EXERCISE INSTRUCTIONS - All that is wanted is the exact lines from the first line of the data below through the line with "If you are relocating to Parkville, expect a", both ends included, with pictures omitted.

STORED DATA -
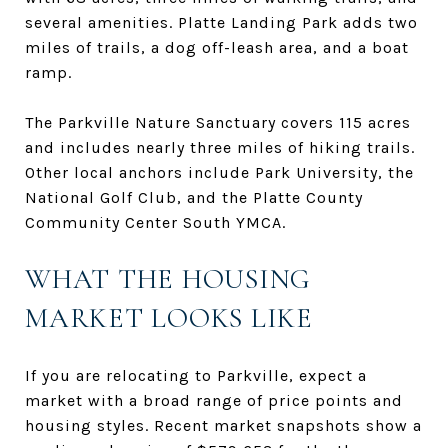
several amenities. Platte Landing Park adds two
miles of trails, a dog off-leash area, and a boat
ramp.
The Parkville Nature Sanctuary covers 115 acres
and includes nearly three miles of hiking trails.
Other local anchors include Park University, the
National Golf Club, and the Platte County
Community Center South YMCA.
WHAT THE HOUSING
MARKET LOOKS LIKE
If you are relocating to Parkville, expect a
market with a broad range of price points and
housing styles. Recent market snapshots show a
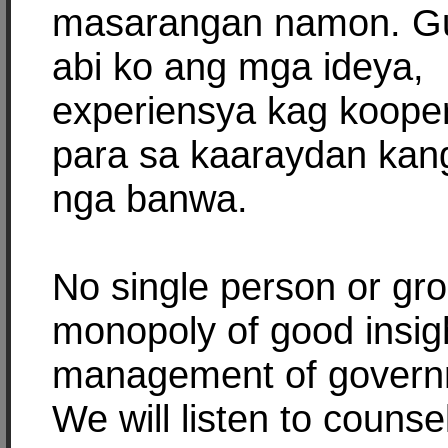
masarangan namon. Gu
abi ko ang mga ideya,
experiensya kag koope
para sa kaaraydan kan
nga banwa.
No single person or gr
monopoly of good insig
management of govern
We will listen to counse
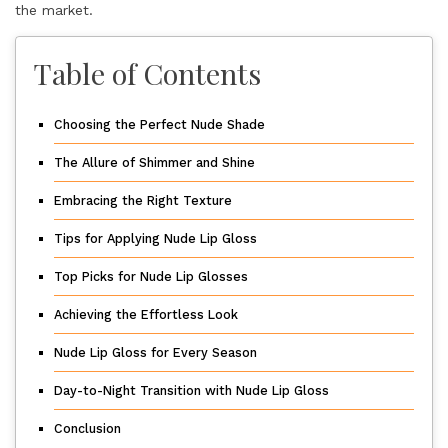
the market.
Table of Contents
Choosing the Perfect Nude Shade
The Allure of Shimmer and Shine
Embracing the Right Texture
Tips for Applying Nude Lip Gloss
Top Picks for Nude Lip Glosses
Achieving the Effortless Look
Nude Lip Gloss for Every Season
Day-to-Night Transition with Nude Lip Gloss
Conclusion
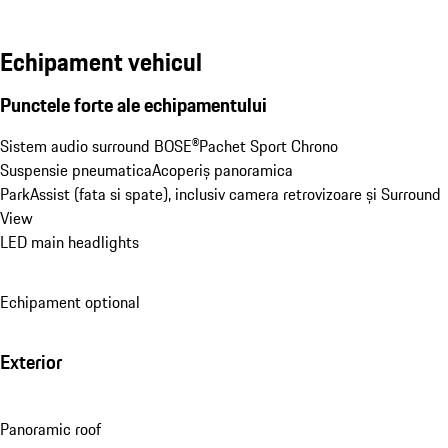
Echipament vehicul
Punctele forte ale echipamentului
Sistem audio surround BOSE®
Pachet Sport Chrono
Suspensie pneumatica
Acoperiș panoramica
ParkAssist (fata si spate), inclusiv camera retrovizoare și Surround 
View
LED main headlights
Echipament optional
Exterior
Panoramic roof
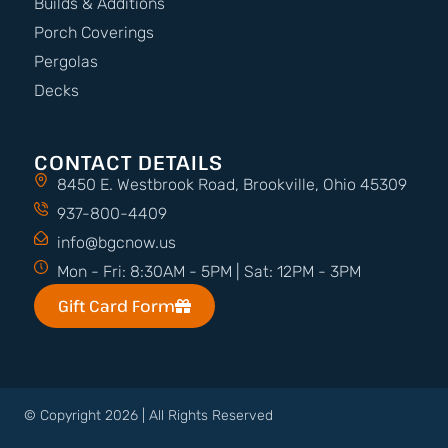
Builds & Additions
Porch Coverings
Pergolas
Decks
CONTACT DETAILS
8450 E. Westbrook Road, Brookville, Ohio 45309
937-800-4409
info@bgcnow.us
Mon - Fri: 8:30AM - 5PM | Sat: 12PM - 3PM
Gift Card Form
© Copyright 2026 | All Rights Reserved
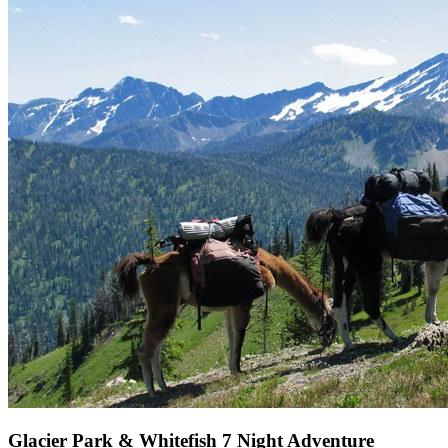
Glacier Park & Whitefish 7 Night Adventure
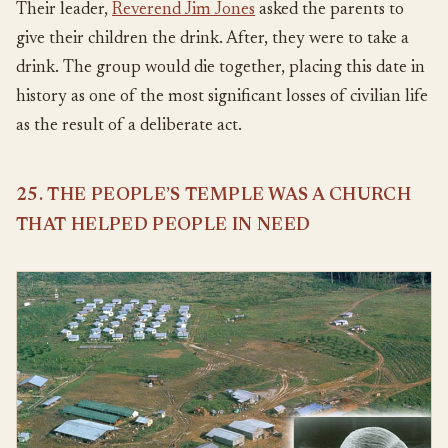
Their leader,
Reverend Jim Jones
asked the parents to
give their children the drink. After, they were to take a
drink. The group would die together, placing this date in
history as one of the most significant losses of civilian life
as the result of a deliberate act.
25. THE PEOPLE’S TEMPLE WAS A CHURCH
THAT HELPED PEOPLE IN NEED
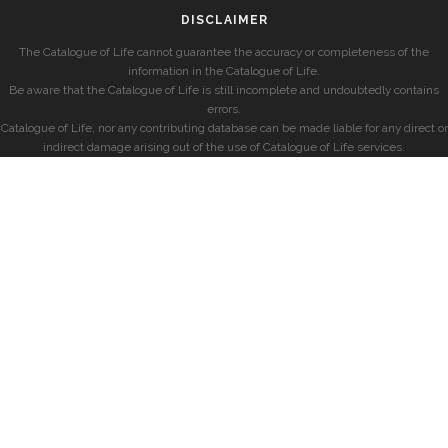
DISCLAIMER
The Catalogue of Life cannot guarantee the accuracy or completeness of the
information in the Catalogue of Life.
Be aware that the Catalogue of Life is still incomplete and undoubtedly contains
errors.
Catalogue of Life, nor any contributing database can be made liable for any direct or
indirect damage arising out of the use of Catalogue of Life services.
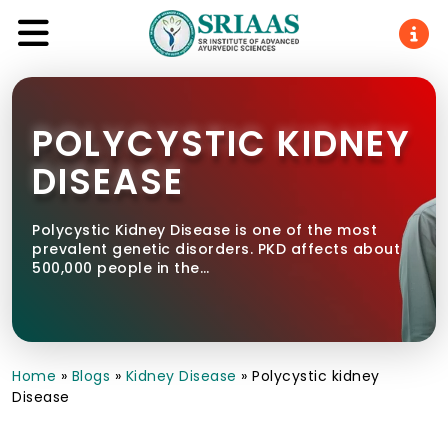
POLYCYSTIC KIDNEY
DISEASE
Polycystic Kidney Disease is one of the most
prevalent genetic disorders. PKD affects about
500,000 people in the…
Home
»
Blogs
»
Kidney Disease
»
Polycystic kidney
Disease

ANSWER FOR THIS EXERCISE -
several amenities. Platte Landing Park adds two
miles of trails, a dog off-leash area, and a boat
ramp.
The Parkville Nature Sanctuary covers 115 acres
and includes nearly three miles of hiking trails.
Other local anchors include Park University, the
National Golf Club, and the Platte County
Community Center South YMCA.
WHAT THE HOUSING
MARKET LOOKS LIKE
If you are relocating to Parkville, expect a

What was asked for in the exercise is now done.